RR
15 May
15May

Vexés par une mise en cause d’Antoine Grange, élu du groupe Les Annéciens, de leur nouvelle organisation des Parcours d’éducation artistique et culturelle, environnementaux et numériques (PEAC) pour les enfants des écoles, les deux élus responsables ont proposé une drôle de réponse. 

Christian Bovier, directeur académique retraité (élu Place publique sur la la liste Lardet) et Fabien Géry, prof au lycée Baudelaire (élu PS sur la liste Astorg) ont mis en avant leur profession pour justifier le bien-fondé de leurs décisions de maires-adjoints. Christian Bovier, ancien fonctionnaire d’autorité, invoque la liberté du « maître » dans sa classe, indépendante bien sûr des conditions faites à l’école par le ministère, le rectorat, l’académie. Il ne lui vient pas à l’idée que le prof conteste les conditions de son enseignement. Fabien Géry fait couple avec ses élèves depuis vingt-cinq ans, et ne peut admettre qu’on croit qu’il serait capable de ne pas vouloir le bonheur des enfants.

De quoi est-il question ?

De parcours qui offrent aux écoliers d’aller à la rencontre d’artistes, de spécialistes, de lieux culturels ou de pratiques sportives. 

AVANT : chaque écolier a un droit individuel à un parcours au moins chaque année pendant 3 ans.

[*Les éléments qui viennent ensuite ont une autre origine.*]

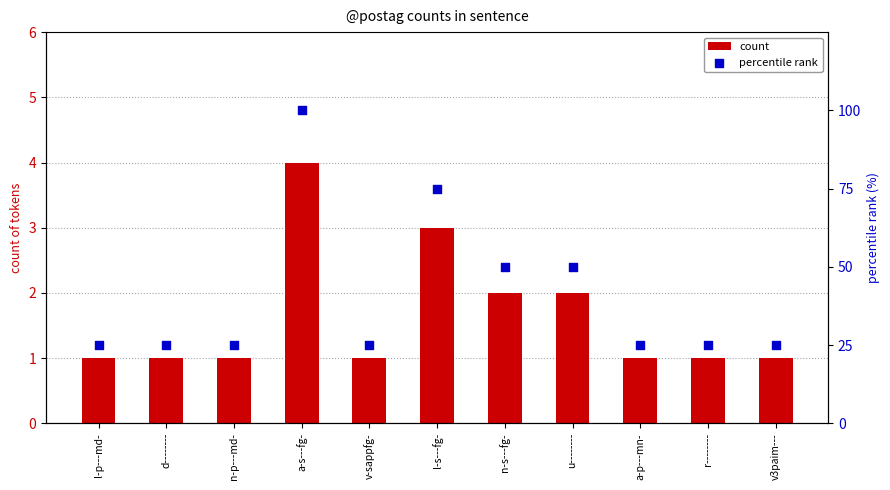

Which series reaches the maximum Y coordinate?

percentile rank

Le professeur fait connaître son choix qui est souverain et décisif. Il remplit un dossier d’une page pour chaque parcours. 

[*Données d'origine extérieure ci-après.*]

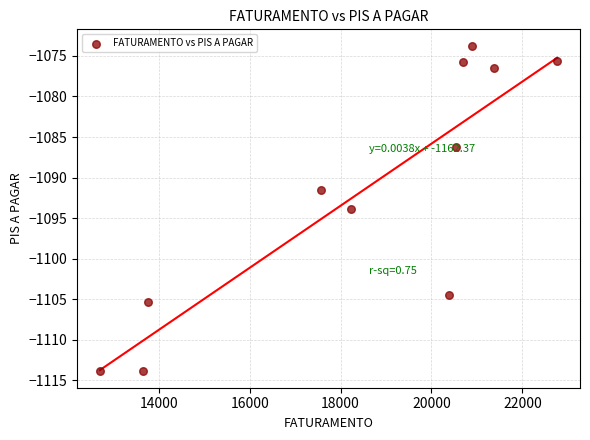

What Y value in the scatter plot is closest to -1093?

-1093.9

APRÈS LE VOTE DE LA MAJORITÉ : des sorties de classe sont exclues du parcours (littérature), le dossier demandé gonfle à 12 pages, la décision du professeur est soumise à une commission d’arbitrage, un seul parcours est admis, les créneaux sportifs deviennent rares, les spectacles vivants diminuent en heures. 

CONCLUSION 1 : à deux mois des vacances scolaires, au milieu des ponts de mai, le calcul est cynique, la bureaucratie décourage les professeurs, parie sur leur désengagement qui les rendra complices d’une offre moins généreuse.

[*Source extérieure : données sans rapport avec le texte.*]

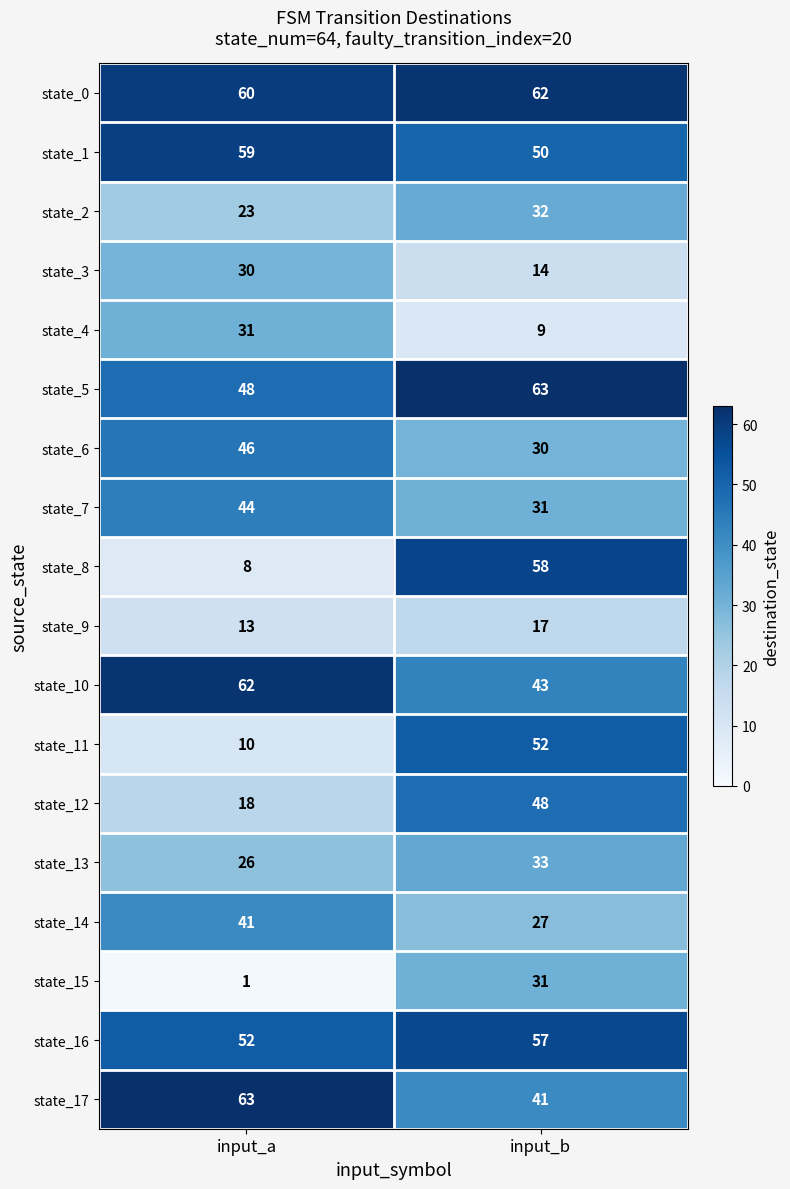

Read the state_16 value at input_a.

52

CONCLUSION 2 : la majorité a déjà fait subir 3 attaques aux écoles : la mise en cause de la filière de l’enseignement musical, la baisse de l’enveloppe des fournitures scolaires, la baisse de 40 % du financement des déplacements scolaires. La mobilisation des parents d’élèves, des professeurs, de tous les personnels, soutenue par beaucoup dont le mouvement Les Annéciens, a fait reculer les élus, sauf sur les frais de déplacement. 

CONCLUSION 3 : l’accès à la culture académique dans l’école publique est pour la majorité des gamins le seul moyen pour compenser la distance sociale. La culture populaire existe vivante, multiple, mais ses pratiques n’ont pas beaucoup de rentabilité scolaire. La réussite sans limite des PEAC est donc un devoir pour la puissance publique.

DEVINETTE : posons-nous la question de savoir combien ça coûte, cherchons dans le budget d’Annecy, quelle est la part des PEAC ? C’est vite vu, la municipalité mégote, et ce sont les enfants qui trinquent.